I don't think that any business venture (and the farm is one of those) is really complete without a discussion of money. In this case I wanted to own the most land that was suitable for my purpose, for the least amount of money. Operations of the farm have to pencil out as potentially making a profit. There has to be enough profit to be able to hire a part-time employee eventually. In doing the math I assumed I'd need a tractor, a barn, and implements for the tractor - post hole auger, ditcher, chipper/shredder, etc. So I set my overall budget for land, buildings and equipment at $100k.

Guidelines for farm products
First, I dont' want to do any sort of farming that I would be ashamed to have someone look at. No battery cages, the least amount of confinement possible for the animals, the most natural environment for the animals, and each animal should be able to do what it would normally do.

Second, there should be defined periods when you're dealing with customers, but nothing that requires staffing a retail store full-time, to keep the overhead down. So seasonal staffing, yes. But full-time staffing, no, unless required by the crop being produced. An example of this might be turkeys; buy them in march/april, raise them until early november. Not much customer contact until late october, all of the birds sold by thanksgiving, one month of retail activity. The goal is to enjoy the rural life and product, not to run a retail operation.
Third, when a crop or animal is picked, work on all of the variations of that crop or animal.

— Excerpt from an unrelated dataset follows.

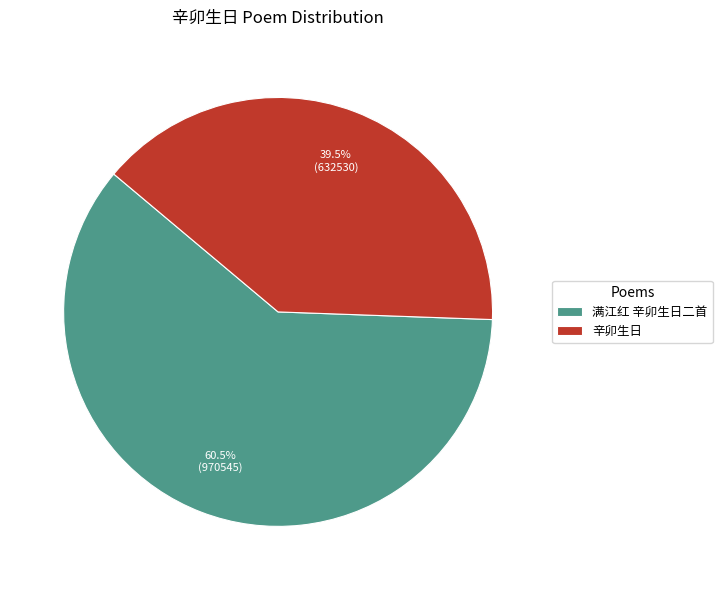

Rank the categories by value from highest to lowest.

满江红 辛卯生日二首, 辛卯生日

So if you pick chickens, think pigeons. If you have chickens and pigeons, think turkeys. If you've got turkeys, thinkg guinea fowl. Work on a diversified set of income producers to spread the risk of failure out. Because I expect to fail. And I want to use the same facilities as many times as I can to save capital.

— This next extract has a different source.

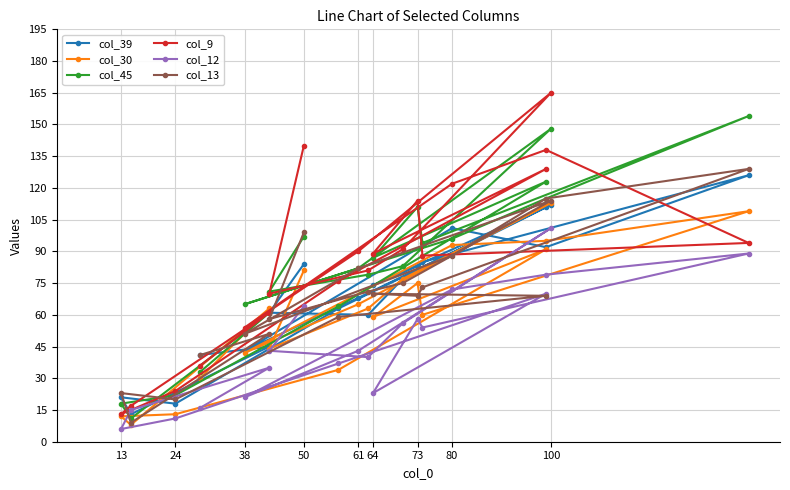

What is the value of the col_13 point at the 7th from the left?

51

Fourth, no crop or animal should be selected unless it pencils out as a product that will make a profit after all costs are figured, and that there is a ready market for. Items that a large number of people are growing should be approached with caution. Items that noone is growing locally that are bought locally should be carefully scrutinized.

Fifth, start small, grow large. Each animal or crop should be done with a test crop or unit of animal. After a year of working through the issues related to that crop a careful review of the results will determine if another year of that crop is to be undertaken.

Amount of land needed
I've already got a house that I'm happy with. Initially, I'm planning on commuting to the farm every day, or every other day as needed. As a result, any parcel of land that includes 3 acres of clean pasture and an acre of other space for buildings and silos will work for me initially. It would be better if there were room to expand later -- so parcels that adjoin other land that can be leased or purchased later are more desirable. 

Land location
As close to the retail market as I can afford, as close to a major highway as I can afford. Optimally near a freeway offramp within 20 miles of Seattle, with the potential for signs that can be seen from the freeway and/or the ability to draw UPick customers from a major metro area. Reduces the time to market , allows customers to pick up items from the farm, and allows minimally staffed (upick) crops.